## Problem description
Which of the lines below hold "Victron"? Please return each one.

(Page images and extracted text)

◇ ◇ ◇ ◇

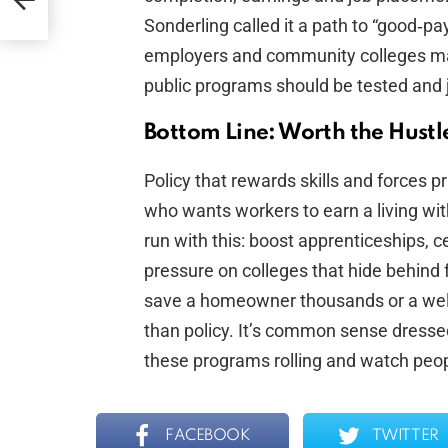
Sonderling called it a path to “good‑pa
employers and community colleges matter
public programs should be tested and j
Bottom Line: Worth the Hustl
Policy that rewards skills and forces p
who wants workers to earn a living wi
run with this: boost apprenticeships, 
pressure on colleges that hide behind 
save a homeowner thousands or a welde
than policy. It’s common sense dressed
these programs rolling and watch peopl
FACEBOOK
TWITTER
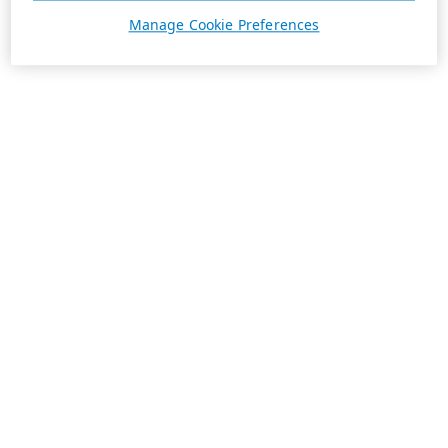
Manage Cookie Preferences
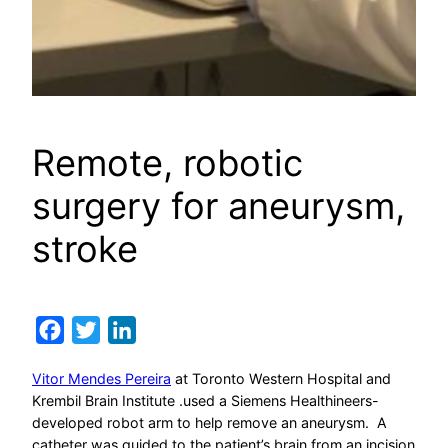
Remote, robotic
surgery for aneurysm,
stroke
Facebook
Twitter
LinkedIn
Vitor Mendes Pereira
at Toronto Western Hospital and
Krembil Brain Institute .used a Siemens Healthineers-
developed robot arm to help remove an aneurysm. A
catheter was guided to the patient’s brain from an incision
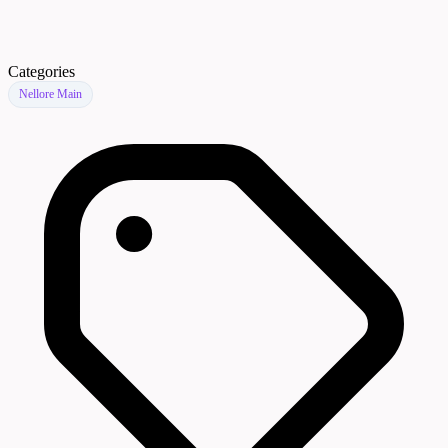
Categories
Nellore Main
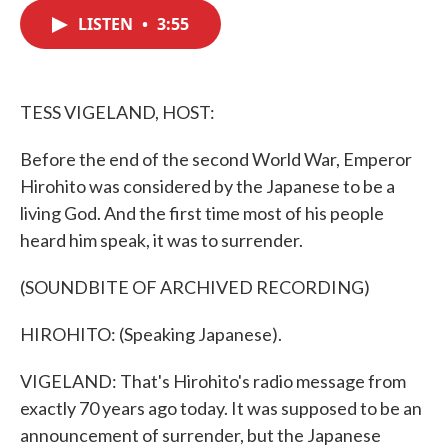
c
i
n
a
e
t
k
i
LISTEN
•
3:55
b
t
e
l
o
e
d
o
r
I
k
n
TESS VIGELAND, HOST:
Before the end of the second World War, Emperor
Hirohito was considered by the Japanese to be a
living God. And the first time most of his people
heard him speak, it was to surrender.
(SOUNDBITE OF ARCHIVED RECORDING)
HIROHITO: (Speaking Japanese).
VIGELAND: That's Hirohito's radio message from
exactly 70 years ago today. It was supposed to be an
announcement of surrender, but the Japanese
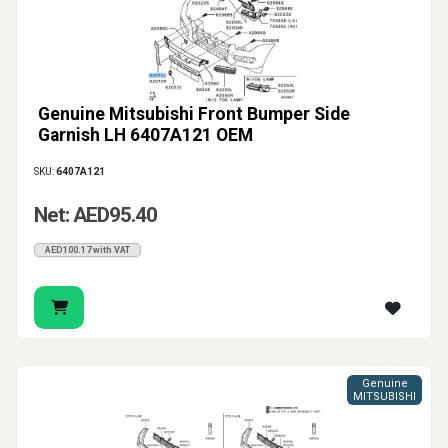
Genuine Mitsubishi Front Bumper Side
Garnish LH 6407A121 OEM
SKU:
6407A121
Net: AED95.40
AED100.17 with VAT
Genuine
MITSUBISHI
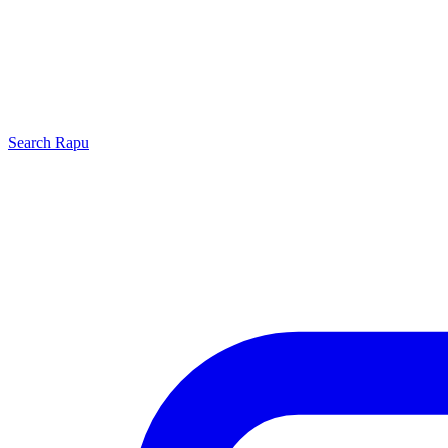
Search
Rapu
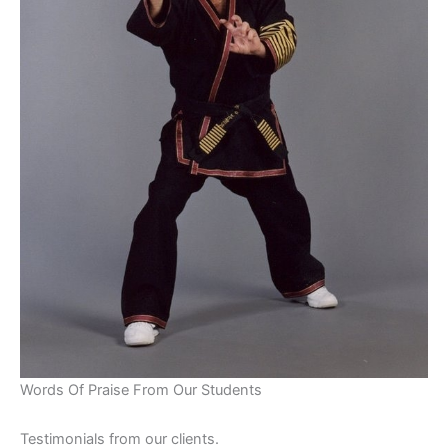
Words Of Praise From Our Students
Testimonials from our clients.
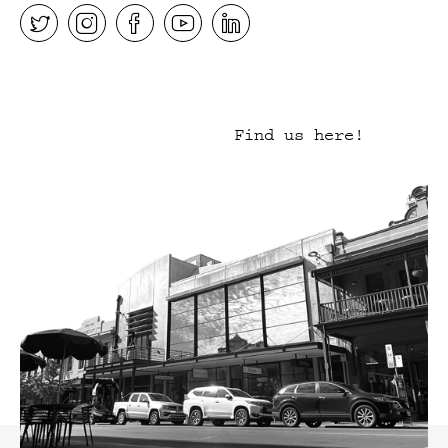
Find us here!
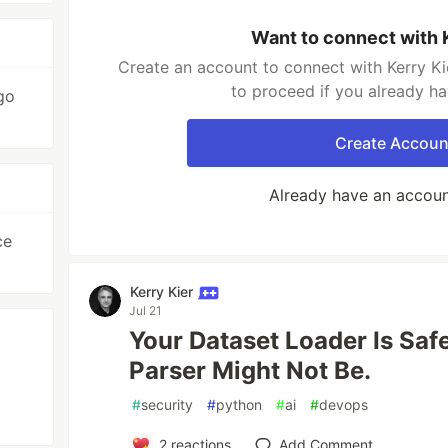
Want to connect with 
Create an account to connect with Kerry Ki
to proceed if you already h
go
Create Accoun
Already have an accou
ce
Kerry Kier
Jul 21
Your Dataset Loader Is Saf
Parser Might Not Be.
#
security
#
python
#
ai
#
devops
2
reactions
Add Comment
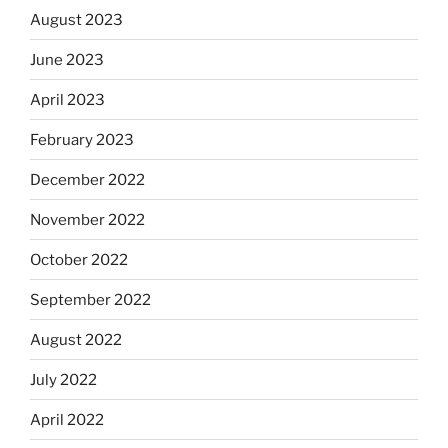
August 2023
June 2023
April 2023
February 2023
December 2022
November 2022
October 2022
September 2022
August 2022
July 2022
April 2022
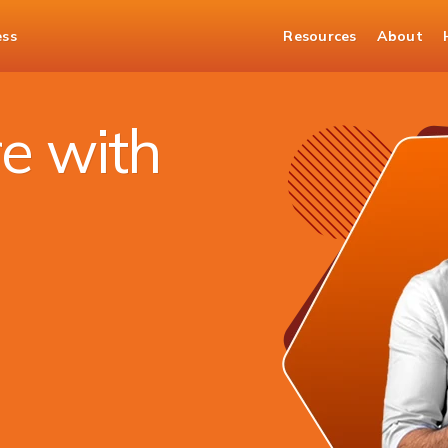
ess
Resources
About
Banking
iMobile
e with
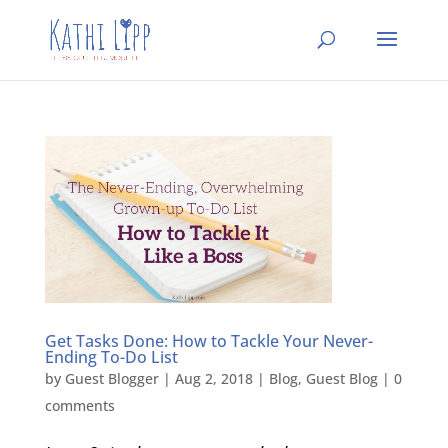
Get Tasks Done: How to Tackle Your Never-
Ending To-Do List
by
Guest Blogger
|
Aug 2, 2018
|
Blog
,
Guest Blog
|
0
comments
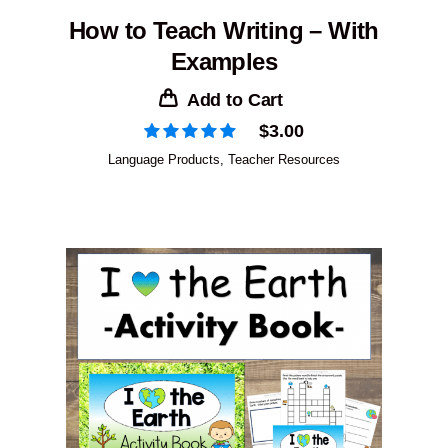
How to Teach Writing – With
Examples
Add to Cart
$
3.00
Language Products
,
Teacher Resources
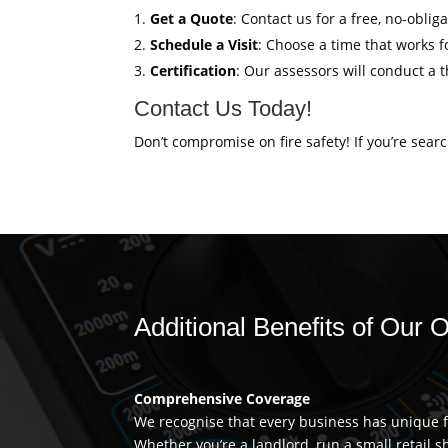
Get a Quote
: Contact us for a free, no-obli
Schedule a Visit
: Choose a time that works fo
Certification
: Our assessors will conduct a 
Contact Us Today!
Don’t compromise on fire safety! If you’re sear
Additional Benefits of Our O
Comprehensive Coverage
We recognise that every business has unique fi
Whether you’re a landlord, run a small retail s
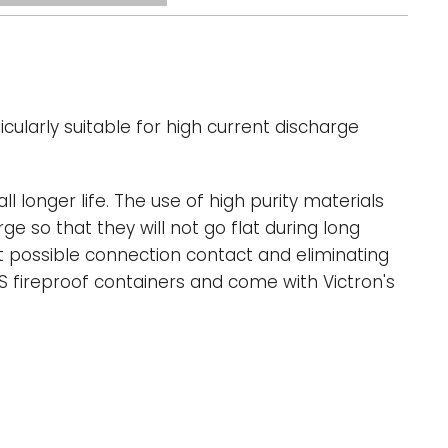
ed discharge. Nevertheless repeatedly deep
ischarge has a very negative effect on the
ll lead acid batteries, Victron batteries are no
cularly suitable for high current discharge
rging Characteristics-
The rated capacity
nd Gel Deep Cycle batteries refers to 20
in other words: a discharge current of 0,05
l longer life. The use of high purity materials
e capacity decreases with increasing
e so that they will not go flat during long
nt. Please note that the capacity reduction
st possible connection contact and eliminating
ter in case of a constant power load, such as
BS fireproof containers and come with Victron's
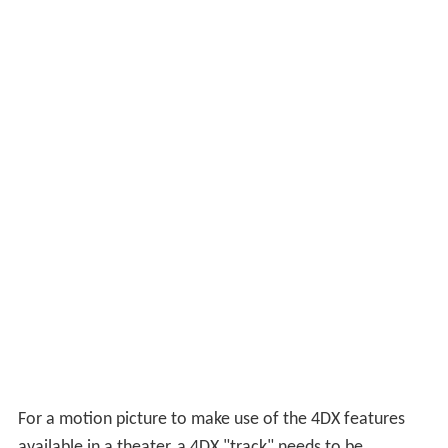
back ticklers; wind, water, fog, bubbles, rain and snow in
the air; and storm lighting and sound effects.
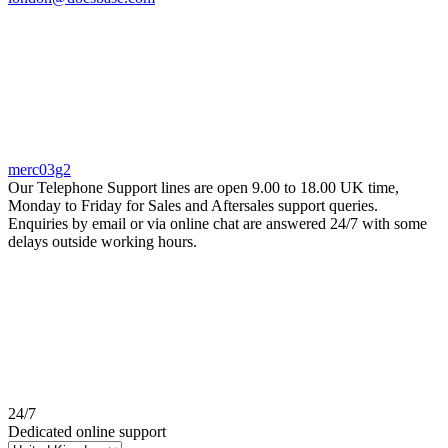
merc03g2
Our Telephone Support lines are open 9.00 to 18.00 UK time,
Monday to Friday for Sales and Aftersales support queries.
Enquiries by email or via online chat are answered 24/7 with some
delays outside working hours.
24/7
Dedicated online support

◇ ◇ ◇ ◇

## Exercise solution
ll lead acid batteries, Victron batteries are no
BS fireproof containers and come with Victron's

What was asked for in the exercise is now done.